High-Precision Thinfilms

A multilayer filter measuring only 1.4mm on each side

Photomicrograph of a cross-section of a multilayer film filter (3500x)

Optical thinfilm filters utilize the interference effects occuring in thin, transparent layers, only about as thick as the wavelength of light. The thickness and refraction of each layer is calculated to provide the required characteristics, and dozens of layers of film are grown on a glass or other substrate. Some designs may have hundreds of layers.

The construction of an optical communication system, for example, demands gain-flattening filters to attain the required characteristics. These filters consist of glass subtrates with 100 to 150 stacked thinfilms, each between 100 and 200nm^* thick.

Normal film growth methods attempt to achieve thicknesses as close as possible to target values. However, very small error can be multiplied by the quantity of layers involved to produce a very large error, so that the finished filter does not have the required performance characteristics.

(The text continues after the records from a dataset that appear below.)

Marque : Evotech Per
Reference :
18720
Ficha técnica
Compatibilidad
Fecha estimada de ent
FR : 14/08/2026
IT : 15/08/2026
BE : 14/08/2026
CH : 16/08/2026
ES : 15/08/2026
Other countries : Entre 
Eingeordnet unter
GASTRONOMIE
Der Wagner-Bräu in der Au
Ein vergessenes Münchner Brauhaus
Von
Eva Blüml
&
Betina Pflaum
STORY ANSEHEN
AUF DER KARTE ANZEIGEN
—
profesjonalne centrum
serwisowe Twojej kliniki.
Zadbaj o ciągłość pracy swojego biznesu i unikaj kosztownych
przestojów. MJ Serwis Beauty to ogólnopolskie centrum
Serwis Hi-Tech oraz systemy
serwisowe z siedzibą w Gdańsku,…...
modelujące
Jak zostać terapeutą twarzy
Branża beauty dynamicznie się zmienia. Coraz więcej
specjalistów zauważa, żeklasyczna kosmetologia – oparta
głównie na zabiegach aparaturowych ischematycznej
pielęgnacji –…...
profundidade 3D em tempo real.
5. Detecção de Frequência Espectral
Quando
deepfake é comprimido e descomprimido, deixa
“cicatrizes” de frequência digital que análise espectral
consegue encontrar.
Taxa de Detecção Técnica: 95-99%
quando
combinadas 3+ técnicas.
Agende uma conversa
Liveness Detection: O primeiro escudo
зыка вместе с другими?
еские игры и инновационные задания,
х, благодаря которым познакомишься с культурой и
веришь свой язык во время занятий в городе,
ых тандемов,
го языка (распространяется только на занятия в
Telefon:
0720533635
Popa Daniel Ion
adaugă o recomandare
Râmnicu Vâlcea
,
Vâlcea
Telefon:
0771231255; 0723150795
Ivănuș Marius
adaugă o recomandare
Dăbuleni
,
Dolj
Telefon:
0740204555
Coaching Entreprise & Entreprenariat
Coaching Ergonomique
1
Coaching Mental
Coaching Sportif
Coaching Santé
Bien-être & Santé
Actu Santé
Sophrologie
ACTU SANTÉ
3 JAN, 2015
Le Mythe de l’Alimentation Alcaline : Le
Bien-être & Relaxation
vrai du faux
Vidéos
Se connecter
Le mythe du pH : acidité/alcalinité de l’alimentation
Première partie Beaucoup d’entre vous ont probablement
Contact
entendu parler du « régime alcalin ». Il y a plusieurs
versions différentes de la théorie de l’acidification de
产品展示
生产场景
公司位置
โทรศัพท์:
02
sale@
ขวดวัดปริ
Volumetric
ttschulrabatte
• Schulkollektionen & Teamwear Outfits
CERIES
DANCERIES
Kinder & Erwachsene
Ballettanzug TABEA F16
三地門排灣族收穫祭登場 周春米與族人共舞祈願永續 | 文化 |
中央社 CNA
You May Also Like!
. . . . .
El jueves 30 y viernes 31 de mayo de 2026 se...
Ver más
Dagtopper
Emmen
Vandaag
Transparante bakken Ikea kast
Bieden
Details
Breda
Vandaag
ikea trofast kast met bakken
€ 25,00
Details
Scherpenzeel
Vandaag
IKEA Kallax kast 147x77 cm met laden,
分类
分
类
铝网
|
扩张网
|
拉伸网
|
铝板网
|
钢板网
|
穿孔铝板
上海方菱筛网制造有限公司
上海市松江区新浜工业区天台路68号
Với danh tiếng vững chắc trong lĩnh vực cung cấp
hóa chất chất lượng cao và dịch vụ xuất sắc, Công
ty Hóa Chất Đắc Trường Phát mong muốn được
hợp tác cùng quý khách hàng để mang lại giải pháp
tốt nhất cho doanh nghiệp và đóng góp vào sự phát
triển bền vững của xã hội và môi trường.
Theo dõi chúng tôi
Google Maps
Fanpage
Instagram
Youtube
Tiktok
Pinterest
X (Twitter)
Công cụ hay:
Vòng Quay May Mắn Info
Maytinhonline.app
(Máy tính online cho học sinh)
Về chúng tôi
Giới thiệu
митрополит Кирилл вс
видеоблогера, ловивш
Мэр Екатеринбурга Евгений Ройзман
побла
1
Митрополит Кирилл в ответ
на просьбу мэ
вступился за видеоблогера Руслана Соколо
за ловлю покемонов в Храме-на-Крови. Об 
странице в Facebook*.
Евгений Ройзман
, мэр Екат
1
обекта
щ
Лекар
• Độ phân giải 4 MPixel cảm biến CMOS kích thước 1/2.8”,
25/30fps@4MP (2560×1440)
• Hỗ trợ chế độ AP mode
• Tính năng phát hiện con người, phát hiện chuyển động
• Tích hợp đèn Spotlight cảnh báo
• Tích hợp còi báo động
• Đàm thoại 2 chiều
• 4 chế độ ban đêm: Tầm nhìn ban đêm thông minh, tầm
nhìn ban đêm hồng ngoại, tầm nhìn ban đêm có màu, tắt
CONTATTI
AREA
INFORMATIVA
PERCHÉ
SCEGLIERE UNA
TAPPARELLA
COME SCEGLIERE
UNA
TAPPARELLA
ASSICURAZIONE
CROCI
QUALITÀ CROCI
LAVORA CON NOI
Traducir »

Nikon’s ADS thinfilm growth technology
ADS film growth technology developed by Nikon uses light to measure total thickness after each layer is grown, then adjusts growth thickness for the next layer accordingly.
This method prevents cumulative errors from occurring, and assures overall precision.

Recognizing this problem, Nikon developed and uses its own automated deposition system (ADS) for self-correcting film growth.
The outstanding feature of ADS is that film thickness error is not cumulative. The thickness error is measured after each layer is grown, and the thicknesses of subsequent layers adjusted to eliminate the error. Because the error is cancelled out, characteristics end up extremely close to the design specifications.

ADS precisely measures the thickness of the stack of thinfilms grown by sputtering, and determines the next required thickness.
Film growth and design are implemented in parallel, so even difficult-to-achieve characteristics are attainable in a relatively short period of time.
Measurements are performed under a vacuum, reducing the time required to feed back the results.
The net result is that manufacturing time is significantly shortened, improving cost:performance accordingly.

With vacuum deposition (left), thinfilm material is heated and evaporated to affix it to the substrate surface, so it is easy for foreign matter to enter, and for gaps to develop.
With sputtering (right), the thinfilm material is hit by ionized gas and bounced into position to form well-packed, smooth thinfilms free of foreign matter.